Expert Diversion Panel: State has all information needed to make decision on advancing diversions
By: Alisha Renfro, Staff Scientist, Restore the Mississippi River Delta Coalition, National Wildlife Federation
Sediment diversions are restoration projects that carry sediment and water from the river through a gated structure on the levee into nearby basins, mimicking the way the Mississippi River once built much of southeast Louisiana. This type of project was identified in the 2012 Coastal Master Plan as a vital tool for far-reaching and long-lasting restoration of our coastal wetlands. Four sediment diversion projects from the Coastal Master Plan –Mid-Barataria, Mid-Breton, Lower-Barataria and Lower Breton – are currently moving forward in either planning or engineering and design. This fall, the state is expected to announce which sediment diversion projects they will continue move forward into full engineering and design.

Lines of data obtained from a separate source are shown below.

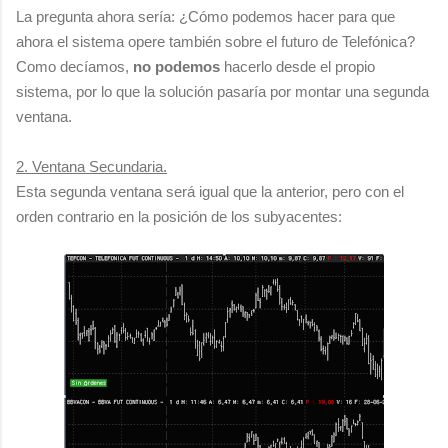
La pregunta ahora sería: ¿Cómo podemos hacer para que
ahora el sistema opere también sobre el futuro de Telefónica?
Como decíamos,
no podemos
hacerlo desde el propio
sistema, por lo que la solución pasaría por montar una segunda
ventana.
2. Ventana Secundaria.
Esta segunda ventana será igual que la anterior, pero con el
orden contrario en la posición de los subyacentes:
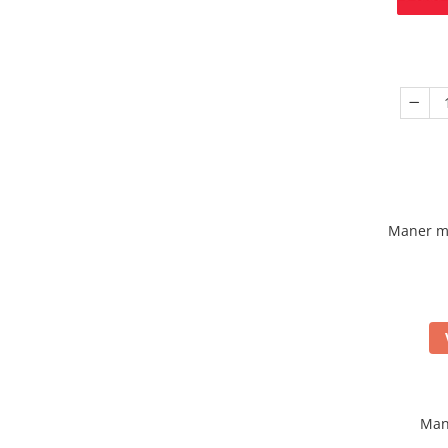
Maner m
Man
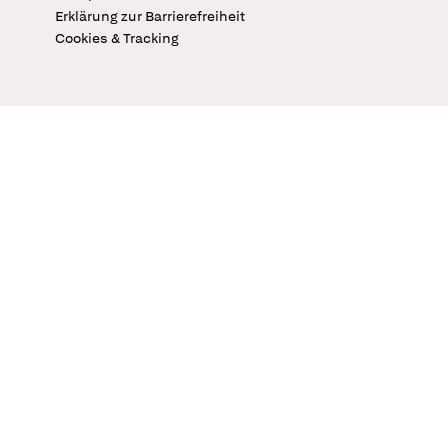
Erklärung zur Barrierefreiheit
Cookies & Tracking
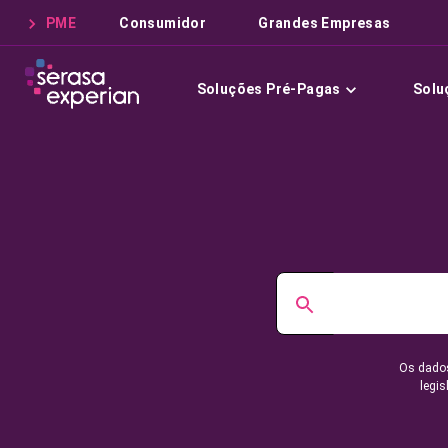
PME
Consumidor
Grandes Empresas
Soluções Pré-Pagas
Solu
Os dados
legis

Data collection and modeling efforts allowed the state to study and understand the full benefits that a sediment diversion could provide to our coastal wetlands and to anticipate the influence of the project on water levels, fisheries and salinity distribution in the receiving basins compared to future conditions without sediment diversions. In addition to those studies, an Expert Diversion Panel on Planning and Implementation – an independent group from outside of Louisiana with expertise in natural science, social science and engineering – was convened by the Water Institute of the Gulf to provide advice and guidance to CPRA on plans for sediment diversion projects.
The fifth meeting of this panel, held in August, focused on the state’s approach to using the data and modeling information to decide which sediment diversion projects will move forward. On September 16th, the Expert Panel released its report from that meeting, agreeing that the state had the information it needed to decide which sediment diversion projects to advance. The panel also decided that the socio-economic analysis and the work being done to predict the effect of diversions on the basins are appropriate for this stage of the process.
In the panel’s opinion “no other environmental restoration project in the nation has come so far so quickly.” The state’s decision on which sediment diversion projects to focus its efforts on and move into engineering and design is important, as it is one step forward in a longer process towards full implementation. Using sediment diversions to put the sediment of the river back to work for us is crucial for restoration and one the best tools we have to create a sustainable future for Louisiana.